74.          For all of these reasons I consider that the grounds are made out and that the decision reached discloses material errors of law requiring the judge's decision to be set aside.

75.          I have therefore considered whether it should be remade in the Upper Tribunal or remitted to the FtT for a further hearing. In reaching that decision I have given careful consideration to the Joint Practice Statement of the First-tier Tribunal and Upper Tribunal concerning the disposal of appeals in this Tribunal.

"[7.2] The Upper Tribunal is likely on each such occasion to proceed to re-make the decision, instead of remitting the case to the First-tier Tribunal, unless the Upper Tribunal is satisfied that:-

(a) the effect of the error has been to deprive a party before the First-tier Tribunal of a fair hearing or other opportunity for that party's case to be put to and considered by the First-tier Tribunal; or

(b) the nature or extent of any judicial fact finding which is necessary in order for the decision in the appeal to be re-made is such that, having regard to the overriding objective in rule 2, it is appropriate to remit the case to the First-tier Tribunal."
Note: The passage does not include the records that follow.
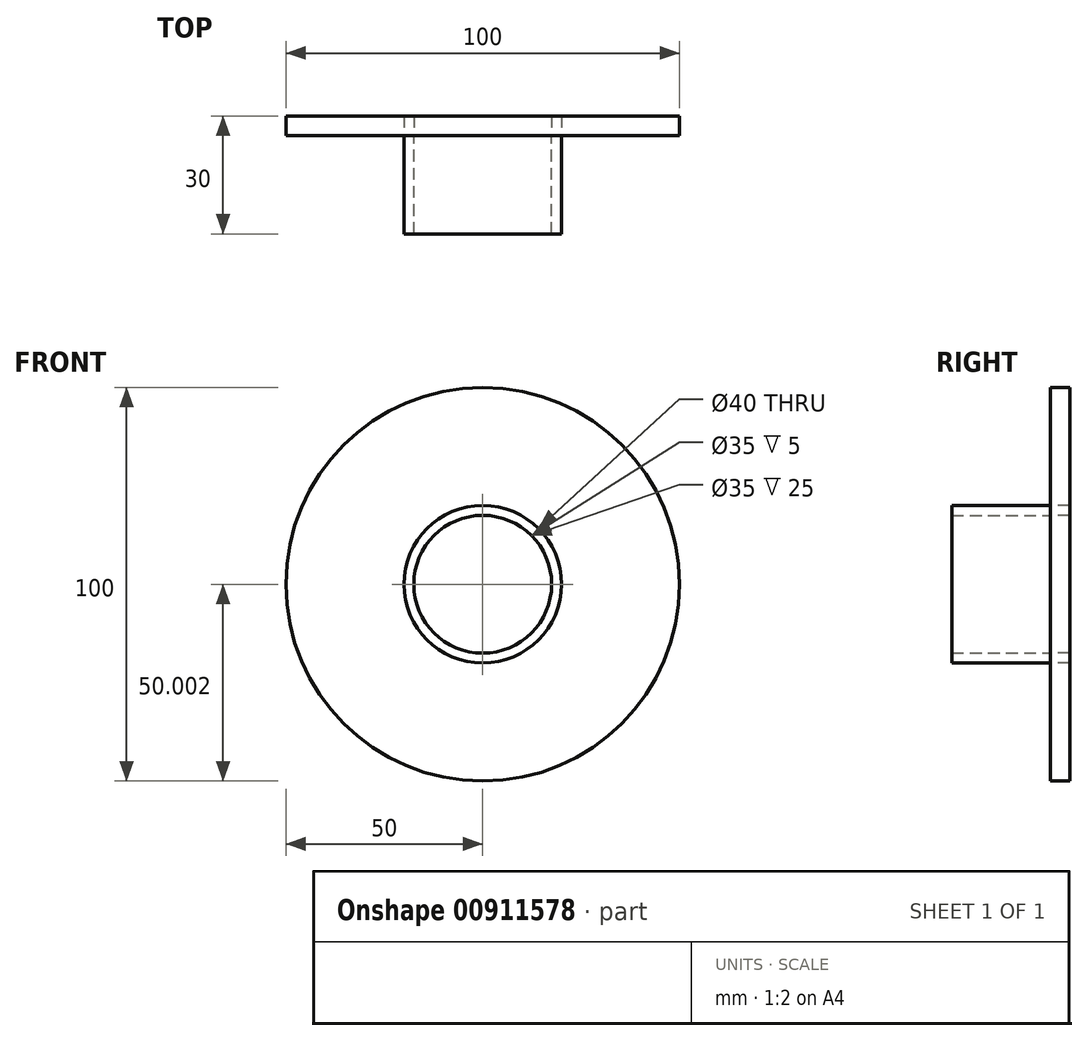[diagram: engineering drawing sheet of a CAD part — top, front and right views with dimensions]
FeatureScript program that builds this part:
annotation { "Feature Type Name" : "Feature", "Feature Type Description" : "" }
export const myFeature = defineFeature(function(context is Context, id is Id, definition is map)
    precondition{}
    {
        {
            var Q0;
            Q0=qCreatedBy(makeId("Front.planeOp"),FACE);
            var sketch = newSketch(context, id + "F0", { "sketchPlane" : qUnion([Q0])});
            skCircle(sketch, "E0", {"center": v(0, 92.21) * mm, "radius": 50 * mm});
            skCircle(sketch, "E1", {"center": v(0, 92.21) * mm, "radius": 20 * mm});
            skPoint(sketch, "E2.center.orphan", {"position": v(0, 114.35) * mm});
            skCircle(sketch, "E3", {"center": v(0, 92.21) * mm, "radius": 17.5 * mm});
            skPoint(sketch, "E4.center.orphan", {"position": v(0, -44.74) * mm});
            skSolve(sketch);
        }
        {
            var Q0;
            Q0=makeQuery(id+"F0.imprint","IMPRINT",FACE,{"disambiguationData":[TD([[makeQuery(id+"F0.imprint","IMPRINT",EDGE,{"derivedFrom":sQuery(id+"F0.wireOp",EDGE,"E1")}),1.0]])]});
            extrude(context, id + "F1", {"entities" : qUnion([Q0]), "depth" : 25 * mm, "offsetDistance" : 25 * mm});
        }
        {
            var Q0;
            Q0 = qSketchRegion(id + "F0", true);
            extrude(context, id + "F2", {"entities" : qUnion([Q0]), "oppositeDirection" : true, "depth" : 5 * mm, "offsetDistance" : 25 * mm});
        }
        {
            var Q0;
            Q0=makeQuery(id+"F1.opExtrude","CAP_FACE",FACE,{"disambiguationData":[OSD([sQuery(id+"F0.wireOp",EDGE,"E1"),sQuery(id+"F0.wireOp",EDGE,"E3")])],"isStart":true});
            extrude(context, id + "F3", {"entities" : qUnion([Q0]), "depth" : 5 * mm, "offsetDistance" : 25 * mm});
        }
    });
76.          I have considered the further consideration of the appeal in the light of the practice statement recited above and by reference to the history of the appeal. Both advocates agree that the appropriate course is to remit the appeal to the First-tier Tribunal for a rehearing. It will be necessary for oral evidence to be given to deal with the evidential issues, and therefore further fact-finding will be necessary and in the light of the relevant documentary evidence, and in my judgement the best course and consistent with the overriding objective is for it to be remitted for a hearing before the FtT.

77.          It is not necessary to make any further directions as they are likely to be dealt with by the First-tier Tribunal in the light of the case management powers. However, as the appeal centres upon the mental health of the 2 nd appellant, it is likely that an updated report will be required.

 

Notice of Decision.

The decision of the First-tier Tribunal did involve the making of an error on a point of law and therefore the decision of the FtT shall be set aside and remitted to the First-tier Tribunal for a hearing.

Direction Regarding Anonymity - Rule 14 of the Tribunal Procedure (Upper Tribunal) Rules 2008

Unless and until a Tribunal or court directs otherwise, the Appellants are granted anonymity. No report of these proceedings shall directly or indirectly identify them or their family members. This direction applies both to the Appellants and to the Respondent. Failure to comply with this direction could lead to contempt of court proceedings.